7.2 Uncorrelated Wave Function Methods

7.2.7 Basic CIS Job Control Options

(May 16, 2021)

CIS-type jobs are requested by setting the $rem variable EXCHANGE = HF and CORRELATION = NONE, as in a ground-state Hartree-Fock calculation, but then also specifying a number of excited-state roots using the $rem keyword CIS_N_ROOTS.
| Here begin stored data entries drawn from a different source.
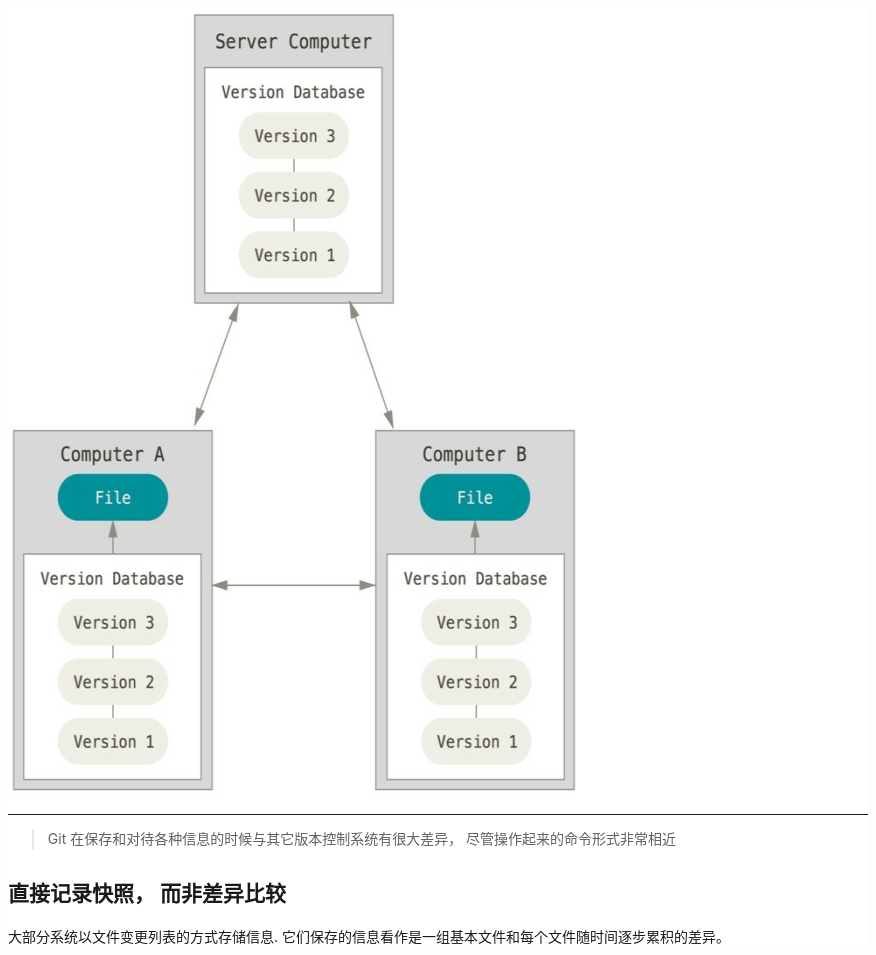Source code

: ![Figure 3. 分布式版本控制](./images/屏幕截图2022-06-03223235.png)

---

>Git 在保存和对待各种信息的时候与其它版本控制系统有很大差异， 尽管操作起来的命令形式非常相近

## 直接记录快照， 而非差异比较

大部分系统以文件变更列表的方式存储信息. 它们保存的信息看作是一组基本文件和每个文件随时间逐步累积的差异。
Note:  For RHF case, n singlets and n triplets will be computed, unless specified otherwise by using CIS_TRIPLETS and CIS_SINGLETS.

CIS_N_ROOTS
       Sets the number of CI-Singles (CIS) excited state roots to find.
TYPE:
       INTEGER
DEFAULT:
       0 Do not look for any excited states.
OPTIONS:
       n n>0 Looks for n CIS excited states.
RECOMMENDATION:
       None

CIS_SINGLETS
       Solve for singlet excited states in RCIS calculations (ignored for UCIS).
TYPE:
       LOGICAL
DEFAULT:
       TRUE
OPTIONS:
       TRUE Solve for singlet states. FALSE Do not solve for singlet states.
RECOMMENDATION:
       None

CIS_TRIPLETS
       Solve for triplet excited states in RCIS calculations (ignored for UCIS).
TYPE:
       LOGICAL
DEFAULT:
       TRUE
OPTIONS:
       TRUE Solve for triplet states. FALSE Do not solve for triplet states.
RECOMMENDATION:
       None

RPA
       Do an RPA calculation in addition to a CIS or TDDFT/TDA calculation.
TYPE:
       LOGICAL/INTEGER
DEFAULT:
       FALSE
OPTIONS:
       FALSE Do not do an RPA calculation. TRUE Do an RPA calculation. 2 Do an RPA calculation without running CIS or TDDFT/TDA first.
RECOMMENDATION:
       None

CIS_STATE_DERIV
       Sets CIS state for excited state optimizations and vibrational analysis.
TYPE:
       INTEGER
DEFAULT:
       0 Does not select any of the excited states.
OPTIONS:
       n Select the nth state.
RECOMMENDATION:
       Check to see that the states do not change order during an optimization, due to state crossings.

SPIN_FLIP
       Selects whether to perform a standard excited state calculation, or a spin-flip calculation. Spin multiplicity should be set to 3 for systems with an even number of electrons, and 4 for systems with an odd number of electrons.
TYPE:
       LOGICAL
DEFAULT:
       FALSE
OPTIONS:
       TRUE/FALSE
RECOMMENDATION:
       None

SPIN_FLIP_XCIS
       Do a SF-XCIS calculation.
TYPE:
       LOGICAL
DEFAULT:
       FALSE
OPTIONS:
       FALSE Do not do an SF-XCIS calculation. TRUE Do an SF-XCIS calculation (requires ROHF triplet ground state).
RECOMMENDATION:
       None

SFX_AMP_OCC_A
       Defines a custom amplitude guess vector in SF-XCIS method.
TYPE:
       INTEGER
DEFAULT:
       0
OPTIONS:
       n builds a guess amplitude with an α-hole in the nth orbital (requires SFX_AMP_VIR_B).
RECOMMENDATION:
       Only use when default guess is not satisfactory.

SFX_AMP_VIR_B
       Defines a user-specified amplitude guess vector in SF-XCIS method.
TYPE:
       INTEGER
DEFAULT:
       0
OPTIONS:
       n builds a guess amplitude with a β-particle in the nth orbital (requires SFX_AMP_OCC_A).
RECOMMENDATION:
       Only use when default guess is not satisfactory.

XCIS
       Do an XCIS calculation in addition to a CIS calculation.
TYPE:
       LOGICAL
DEFAULT:
       FALSE
OPTIONS:
       FALSE Do not do an XCIS calculation. TRUE Do an XCIS calculation (requires ROHF ground state).
RECOMMENDATION:
       None

SASF_RPA
       Do an SA-SF-CIS/DFT calculation.
TYPE:
       LOGICAL
DEFAULT:
       FALSE
OPTIONS:
       FALSE Do not do an SA-SF-CIS/DFT calculation. TRUE Do an SA-SF-CIS/DFT calculation (requires ROHF ground state).
RECOMMENDATION:
       None